Mr. Schechter implored the board to allow the balcony, considering “it’s physically impossible from the deck to see into the yard.”
The board was not persuaded.
“We want to get the lot coverage back to 25 percent, where it’s supposed to be,” Mr. McGuire said. “You built a balcony without a permit, and now you don’t want to do anything else with it.”
Mr. Schechter said a compliant second-story deck would be only 6 feet by 6 feet.
Mr. Downes agreed to entertain the board’s suggestions and be in touch with what they come up with.
The matter was adjourned.
On the heels of his contractor’s felony arrest in November, the owner of 8 Dartmouth Road has withdrawn his application to the Zoning Board of Appeals for a variance to allow a second-story deck that has already been mostly built to stay.
A stop-worker order was issued on June 10 for failure to obtain a building permit.
The owner, Joe Apprendi, had previously told the board that he believed he had a valid building permit for the project. It came out later that Building Inspector Thomas Preiato identified the permit as a forgery and informed Sag Harbor Village Police. On November 18, police charged the contractor, Benco Construction owner Patrick G. Bentivegna of Bohemia, with criminal possession of a forged instrument and said he had presented a building permit that was instead issued to a separate project on West Water Street.
The deck requires a variance because it is within 14 feet of the rear property line, where a 30-foot setback is required. At the board’s November meeting, Mr. McGuire said he is hesitant to set a precedent of granting setback relief of more than 50 percent.
At the December meeting, Mr. McGuire said the applicant asked that the application be withdrawn without prejudice — that means the application may be submitted again later. The board approved, unanimously.

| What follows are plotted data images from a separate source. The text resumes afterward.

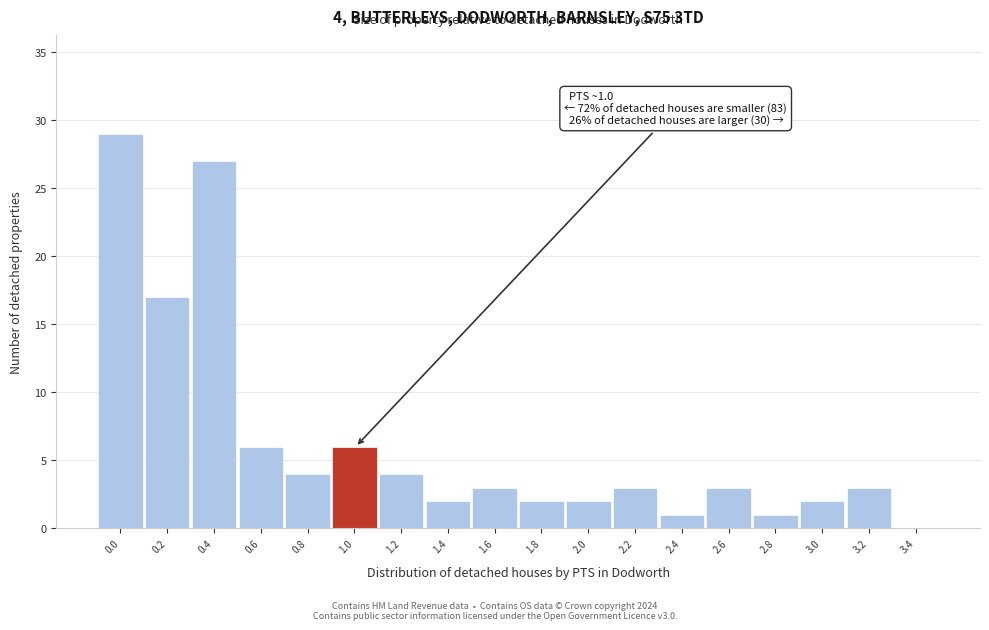

Reading left to right, list all the values displayed in this chart.

0.0=29	0.2=17	0.4=27	0.6=6	0.8=4	1.0=6	1.2=4	1.4=2	1.6=3	1.8=2	2.0=2	2.2=3	2.4=1	2.6=3	2.8=1	3.0=2	3.2=3	3.4=0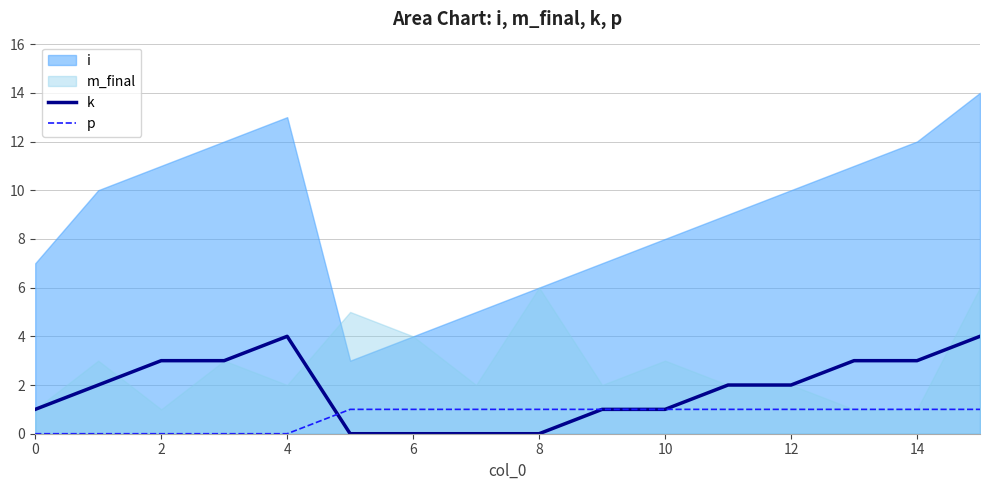

Count the p values in the range 0 to 1.

16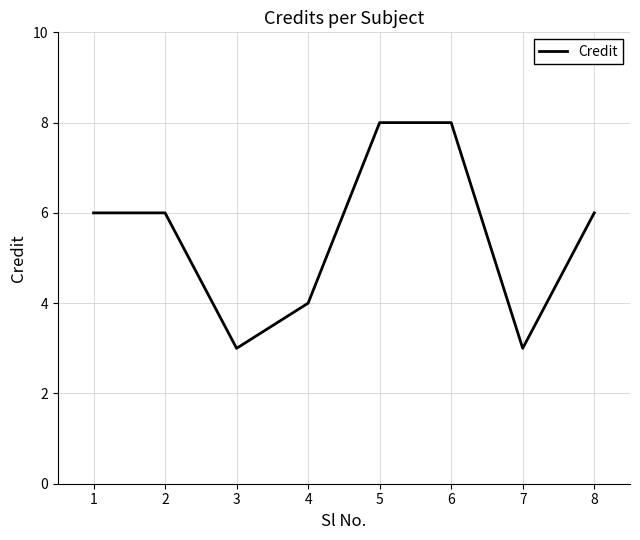

What is the smallest value displayed?

3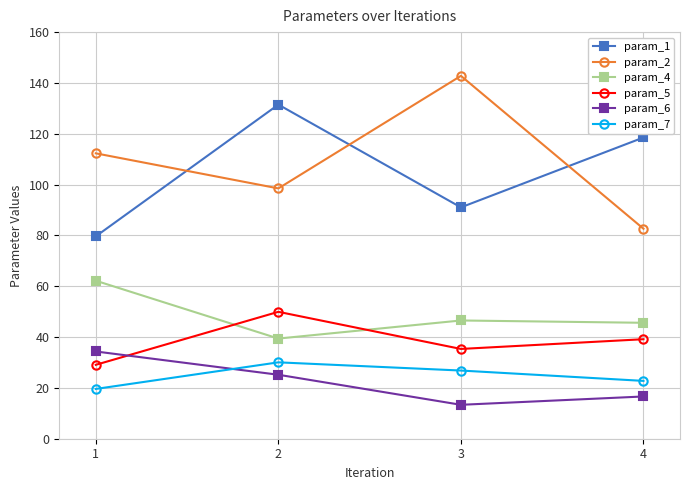

Reading left to right, list all the values displayed in this chart.

param_1: 1=79.6	2=131.5	3=91.0	4=118.5
param_2: 1=112.3	2=98.5	3=142.8	4=82.6
param_4: 1=62.2	2=39.4	3=46.5	4=45.6
param_5: 1=29.1	2=49.9	3=35.3	4=39.2
param_6: 1=34.3	2=25.2	3=13.3	4=16.6
param_7: 1=19.6	2=30.1	3=26.8	4=22.8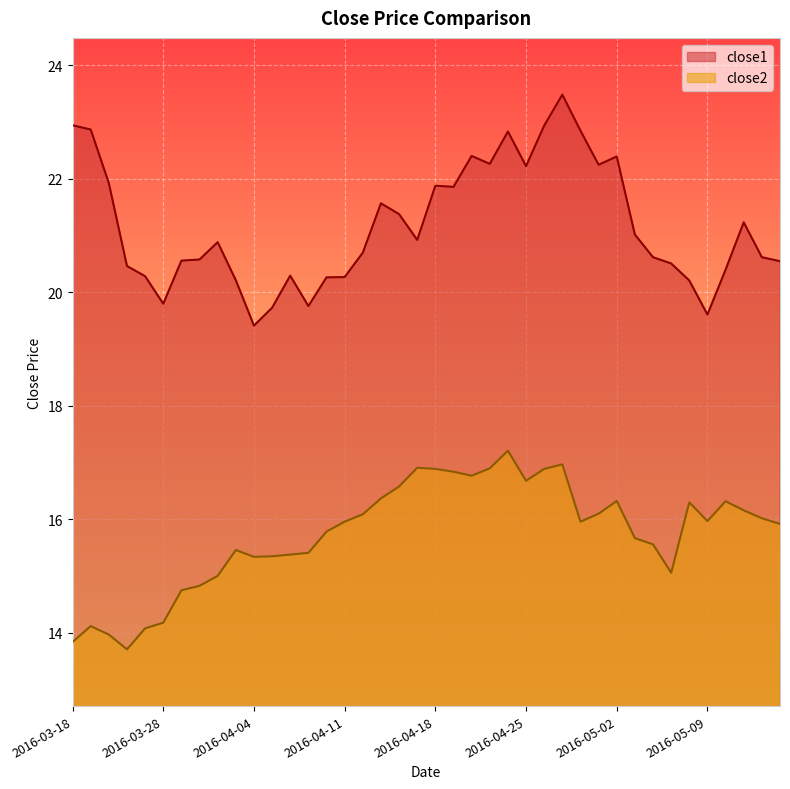

What is the maximum value for close2?

17.2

The Zoning Board of Appeals signed off on variances for 71 Franklin Avenue, a property where a couple of missteps have led to delays for a family seeking to build a new home and move in quickly.
The project previously had approval, but a couple of issues became apparent and a stop-work order was issued. It was also affected by the state shutdown of the construction industry in spring to slow the spread of COVID-19.
A house that was supposed to be partially razed was completely demolished instead, and a permitted pool house was built in the wrong spot, which brought it too close to the neighbor’s property.
Now, the pool house will be removed and rebuilt in the correct spot. The board also signed off on a 1,685-cubic-foot pyramid variance for the main dwelling — Mr. McGuire noted that a variance was previously issued for an even greater volume. “The variance that we already granted has been reduced,” he said.
The chairman added that the foundation for the erroneously placed pool house will be removed, and a screening and planting plan is in place.
The owners, Veronique Hubert and Clive Wood, agreed to remove that pool house as soon as possible — by April 1 — to assuage the concerns of the affected neighbors.
The board informally approved the application and instructed the board attorney to draft a formal approval.